→ WRITTEN TASKS
A) In the article on sexual harassment, which law provides the definition given in the first paragraph?
B) Reproduce the passage on sexual harassment from "Sexual Harassment is" up to and including "the person concerned.", substituting "explicit pictures" for "pornographic images".

→ ARTICLE
++++

Sexual Harassment is defined by the German Act on Equal Treatment as an unwanted conduct of a sexual nature, including unwanted sexual acts and requests to carry out sexual acts, physical contact of a sexual nature, comments of a sexual nature, as well as the unwanted showing or public exhibition of pornographic images. This unwanted conduct must have taken place with the purpose or effect of violating the dignity of the person concerned, in particular where it creates an intimidating, hostile, degrading, humiliating or offensive environment. We will show at a later stage that unwanted conduct of sexual nature virtually always violates the dignity of the person concerned.

The decisive element of the statutory definition is the term “unwanted conduct of sexual nature”. Even though the law gives (non-enumerative) extensive examples of what conduct of sexual behavior can be, there is still vast misunderstanding. Whereas most accurately consider physical contact as sexual harassment, in particular if the perpetrator touches primary and secondary sex organs, an astonishing number of employees are unclear when it comes to non-physical assaults, such as verbal humiliation embedded in a sexual context. Touching “non-critical” body parts is generally seen as potentially “inappropriate” conduct, but typically not regarded as “sexually intended”.

++++

→ DATASET EXTRACT
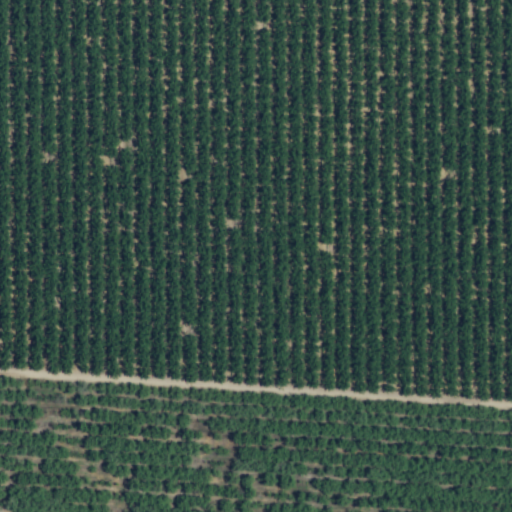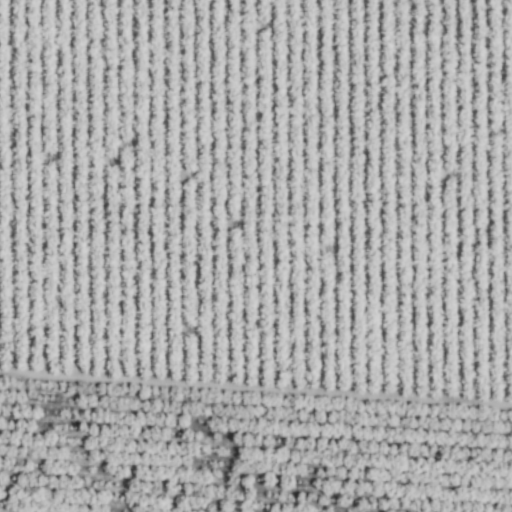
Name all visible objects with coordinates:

++++

→ TASK-BY-TASK ANSWERS
A) The German Act on Equal Treatment.

B)
Sexual Harassment is defined by the German Act on Equal Treatment as an unwanted conduct of a sexual nature, including unwanted sexual acts and requests to carry out sexual acts, physical contact of a sexual nature, comments of a sexual nature, as well as the unwanted showing or public exhibition of explicit pictures. This unwanted conduct must have taken place with the purpose or effect of violating the dignity of the person concerned, in particular where it creates an intimidating, hostile, degrading, humiliating or offensive environment. We will show at a later stage that unwanted conduct of sexual nature virtually always violates the dignity of the person concerned.